Interesting there were so many different applications for the KSA for various NP policemen. It really does give the appearance that the KSA was misunderstood and many 'speculative' applications were made on behalf of 'deserving' cases.
Dartnell signed his own application submitted 20-04-1903. He listed his service - for 1902 he was "Commandant Volunteers & VCR".

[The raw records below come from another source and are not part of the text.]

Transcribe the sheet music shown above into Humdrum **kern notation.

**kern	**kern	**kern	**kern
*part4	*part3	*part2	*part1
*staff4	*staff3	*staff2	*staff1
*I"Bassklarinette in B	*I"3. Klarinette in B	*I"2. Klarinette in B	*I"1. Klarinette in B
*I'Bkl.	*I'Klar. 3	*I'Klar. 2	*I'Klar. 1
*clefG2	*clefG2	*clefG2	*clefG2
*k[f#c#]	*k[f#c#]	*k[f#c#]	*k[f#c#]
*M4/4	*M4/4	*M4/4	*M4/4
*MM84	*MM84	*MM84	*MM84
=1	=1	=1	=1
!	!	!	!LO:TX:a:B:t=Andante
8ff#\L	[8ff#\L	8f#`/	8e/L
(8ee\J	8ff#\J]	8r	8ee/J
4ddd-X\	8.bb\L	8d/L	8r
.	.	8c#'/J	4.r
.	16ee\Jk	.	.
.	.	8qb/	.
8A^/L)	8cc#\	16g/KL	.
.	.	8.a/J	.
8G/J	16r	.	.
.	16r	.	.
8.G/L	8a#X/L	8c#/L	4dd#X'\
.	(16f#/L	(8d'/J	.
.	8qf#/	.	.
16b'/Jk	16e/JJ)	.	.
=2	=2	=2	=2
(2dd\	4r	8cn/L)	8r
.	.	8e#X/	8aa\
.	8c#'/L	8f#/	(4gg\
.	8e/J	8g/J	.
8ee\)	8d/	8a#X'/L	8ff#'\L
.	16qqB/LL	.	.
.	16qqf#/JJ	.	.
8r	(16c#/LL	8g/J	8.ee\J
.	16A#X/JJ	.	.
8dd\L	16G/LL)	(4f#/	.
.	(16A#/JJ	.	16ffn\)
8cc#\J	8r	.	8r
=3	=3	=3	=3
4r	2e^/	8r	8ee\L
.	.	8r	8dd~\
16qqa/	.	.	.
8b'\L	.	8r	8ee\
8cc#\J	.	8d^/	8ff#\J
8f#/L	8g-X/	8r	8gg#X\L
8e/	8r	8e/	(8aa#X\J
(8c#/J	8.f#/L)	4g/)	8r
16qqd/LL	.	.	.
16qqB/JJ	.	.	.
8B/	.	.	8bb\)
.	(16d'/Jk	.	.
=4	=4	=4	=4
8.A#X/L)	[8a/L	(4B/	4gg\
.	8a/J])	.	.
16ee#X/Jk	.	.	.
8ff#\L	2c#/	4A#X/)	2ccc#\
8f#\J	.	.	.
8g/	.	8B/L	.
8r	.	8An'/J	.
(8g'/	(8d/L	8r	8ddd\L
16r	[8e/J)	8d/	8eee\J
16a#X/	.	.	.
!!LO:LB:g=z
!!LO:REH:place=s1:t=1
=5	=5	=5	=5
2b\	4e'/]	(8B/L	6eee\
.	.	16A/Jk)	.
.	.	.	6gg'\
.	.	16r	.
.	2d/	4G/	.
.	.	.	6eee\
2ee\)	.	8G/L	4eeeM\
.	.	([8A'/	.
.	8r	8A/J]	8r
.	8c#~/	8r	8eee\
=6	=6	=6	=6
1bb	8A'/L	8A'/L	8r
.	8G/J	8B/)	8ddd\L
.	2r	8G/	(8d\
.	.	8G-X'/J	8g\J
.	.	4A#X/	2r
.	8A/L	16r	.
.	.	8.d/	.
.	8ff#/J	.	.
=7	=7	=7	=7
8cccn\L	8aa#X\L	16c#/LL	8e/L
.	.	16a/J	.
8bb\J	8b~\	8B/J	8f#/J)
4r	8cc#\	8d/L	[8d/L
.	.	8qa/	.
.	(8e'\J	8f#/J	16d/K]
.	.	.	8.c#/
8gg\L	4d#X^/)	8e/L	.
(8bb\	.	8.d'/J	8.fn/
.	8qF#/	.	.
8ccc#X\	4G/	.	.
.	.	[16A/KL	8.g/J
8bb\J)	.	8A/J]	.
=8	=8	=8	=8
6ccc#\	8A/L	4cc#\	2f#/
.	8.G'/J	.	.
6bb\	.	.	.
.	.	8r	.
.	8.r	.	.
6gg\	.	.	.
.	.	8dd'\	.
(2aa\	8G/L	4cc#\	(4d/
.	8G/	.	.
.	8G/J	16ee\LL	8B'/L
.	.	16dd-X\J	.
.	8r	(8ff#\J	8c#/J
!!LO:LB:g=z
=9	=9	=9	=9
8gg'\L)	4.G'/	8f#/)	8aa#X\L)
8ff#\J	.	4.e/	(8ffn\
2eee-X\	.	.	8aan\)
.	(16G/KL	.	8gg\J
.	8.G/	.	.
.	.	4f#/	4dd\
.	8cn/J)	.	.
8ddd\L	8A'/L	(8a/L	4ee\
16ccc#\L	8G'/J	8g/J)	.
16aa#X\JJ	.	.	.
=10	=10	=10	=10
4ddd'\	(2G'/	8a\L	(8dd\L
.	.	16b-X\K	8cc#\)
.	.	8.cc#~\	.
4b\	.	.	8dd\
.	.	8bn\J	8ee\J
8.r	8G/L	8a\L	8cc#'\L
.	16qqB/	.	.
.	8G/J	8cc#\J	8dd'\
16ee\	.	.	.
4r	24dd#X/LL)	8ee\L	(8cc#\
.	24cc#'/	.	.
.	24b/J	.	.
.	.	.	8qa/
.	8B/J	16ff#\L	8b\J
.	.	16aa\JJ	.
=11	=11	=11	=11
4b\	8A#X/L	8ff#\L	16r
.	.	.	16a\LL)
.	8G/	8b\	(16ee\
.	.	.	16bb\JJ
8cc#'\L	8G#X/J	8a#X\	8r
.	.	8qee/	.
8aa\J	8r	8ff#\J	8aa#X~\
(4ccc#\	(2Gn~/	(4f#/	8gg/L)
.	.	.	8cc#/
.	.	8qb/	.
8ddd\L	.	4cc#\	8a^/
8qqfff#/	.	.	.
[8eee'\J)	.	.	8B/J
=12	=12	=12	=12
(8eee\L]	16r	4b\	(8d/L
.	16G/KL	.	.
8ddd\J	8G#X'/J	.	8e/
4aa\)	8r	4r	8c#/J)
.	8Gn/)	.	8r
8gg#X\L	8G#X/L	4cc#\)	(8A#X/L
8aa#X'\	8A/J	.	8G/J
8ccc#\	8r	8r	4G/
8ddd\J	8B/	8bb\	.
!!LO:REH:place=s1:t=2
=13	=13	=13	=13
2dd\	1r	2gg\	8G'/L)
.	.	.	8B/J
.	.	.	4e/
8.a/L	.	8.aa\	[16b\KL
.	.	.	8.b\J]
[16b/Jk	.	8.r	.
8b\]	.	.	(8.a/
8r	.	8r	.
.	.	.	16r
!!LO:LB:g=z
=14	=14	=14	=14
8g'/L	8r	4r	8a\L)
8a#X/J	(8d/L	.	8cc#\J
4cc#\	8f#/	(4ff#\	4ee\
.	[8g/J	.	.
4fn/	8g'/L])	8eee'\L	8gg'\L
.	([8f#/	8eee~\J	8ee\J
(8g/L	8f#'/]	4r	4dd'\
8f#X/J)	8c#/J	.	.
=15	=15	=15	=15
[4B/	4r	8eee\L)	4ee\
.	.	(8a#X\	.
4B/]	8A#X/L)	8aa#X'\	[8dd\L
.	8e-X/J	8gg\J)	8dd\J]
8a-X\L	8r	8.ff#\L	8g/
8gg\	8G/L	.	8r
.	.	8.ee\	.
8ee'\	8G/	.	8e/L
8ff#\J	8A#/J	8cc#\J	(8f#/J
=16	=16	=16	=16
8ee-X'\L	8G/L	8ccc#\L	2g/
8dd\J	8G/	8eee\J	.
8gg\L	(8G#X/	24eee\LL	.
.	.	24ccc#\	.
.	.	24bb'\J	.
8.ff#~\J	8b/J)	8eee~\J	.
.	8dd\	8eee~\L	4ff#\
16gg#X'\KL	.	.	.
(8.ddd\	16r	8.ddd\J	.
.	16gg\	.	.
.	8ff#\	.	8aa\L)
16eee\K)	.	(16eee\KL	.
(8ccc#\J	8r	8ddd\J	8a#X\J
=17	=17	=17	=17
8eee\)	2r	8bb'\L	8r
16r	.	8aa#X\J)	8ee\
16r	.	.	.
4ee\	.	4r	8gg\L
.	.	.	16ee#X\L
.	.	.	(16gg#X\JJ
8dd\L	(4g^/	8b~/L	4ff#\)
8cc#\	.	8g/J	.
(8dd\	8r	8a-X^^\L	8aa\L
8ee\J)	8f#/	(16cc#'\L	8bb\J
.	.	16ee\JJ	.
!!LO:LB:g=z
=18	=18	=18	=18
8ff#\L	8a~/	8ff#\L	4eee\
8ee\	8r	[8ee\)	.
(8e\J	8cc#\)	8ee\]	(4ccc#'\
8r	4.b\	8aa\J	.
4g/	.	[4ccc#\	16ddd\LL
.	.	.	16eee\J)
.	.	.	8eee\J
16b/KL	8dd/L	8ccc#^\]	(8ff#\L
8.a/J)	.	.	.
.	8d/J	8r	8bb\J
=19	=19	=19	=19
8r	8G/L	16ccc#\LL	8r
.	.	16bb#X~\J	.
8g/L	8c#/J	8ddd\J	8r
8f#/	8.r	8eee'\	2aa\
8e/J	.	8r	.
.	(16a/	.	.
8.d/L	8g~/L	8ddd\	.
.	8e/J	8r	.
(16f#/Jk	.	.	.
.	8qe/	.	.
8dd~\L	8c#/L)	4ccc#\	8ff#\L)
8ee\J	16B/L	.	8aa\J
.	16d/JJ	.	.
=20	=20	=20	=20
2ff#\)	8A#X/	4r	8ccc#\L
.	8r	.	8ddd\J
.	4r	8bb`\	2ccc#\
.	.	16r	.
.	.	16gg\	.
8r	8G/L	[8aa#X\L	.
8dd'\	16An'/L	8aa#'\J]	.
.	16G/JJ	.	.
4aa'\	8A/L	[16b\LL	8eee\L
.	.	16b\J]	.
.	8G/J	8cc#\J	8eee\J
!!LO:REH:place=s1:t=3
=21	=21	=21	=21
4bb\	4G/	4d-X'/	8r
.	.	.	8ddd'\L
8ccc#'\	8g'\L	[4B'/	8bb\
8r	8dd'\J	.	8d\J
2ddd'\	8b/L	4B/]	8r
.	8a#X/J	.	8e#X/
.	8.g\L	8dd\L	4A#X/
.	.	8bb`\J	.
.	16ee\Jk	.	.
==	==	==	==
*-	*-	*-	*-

In another hand is written "Was allowed to retain medal on the grounds he was a Maj-Genl on the Staff & considered in the light of an Imperial officer" !! Never mind the PBI risking life and limb.
It seems that Dartnell ensured that he and his close associate Clarke received the KSA (20/4/1903) and that Dartnell's staff (Abraham, Lane, Goode and Stephens) thereafter pressed their claim successfully (1/4/1904). Ottley's name was added to the Dartnell staff claim. At least he probably was entitled to the medal.
Other men then climbed on the bandwagon with the UVMP pair of Lindsay and Esmonde-White leading the way (10/2/1905 & 5/3/1906).
The most improbable and least deserving claimant (Fisk) then used the DAAG in Pretoria to secure his medal.
I imagine that in the meantime a very angry Hamilton started pestering the authorities to recognise his claim, which was the most convincing of all. Twenty-five years later they eventually capitulated, probaly in desperation, and Hamilton received his KSA.
I have wondered if Hamilton had used family influence in his pursuit of the medal. In one of his service papers his profession is given as "gentleman". He also married well. His wife was Elizabeth Mary Stewart Beatson, a member of a prominent Scottish family. She was the daughter of George Stewart Beatson, who achievements included the rank of Surgeon-General, Honorary Physician to Queen Victoria and being an ally of Florence Nightingale during the Crimean War. One of Elizabeth's brothers was Sir George Thomas Beatson, a pioneer surgeon and a major figure in the history of Scottish medicine. The Hamiltons may well have been part of the upper crust in Pietermaritzburg society.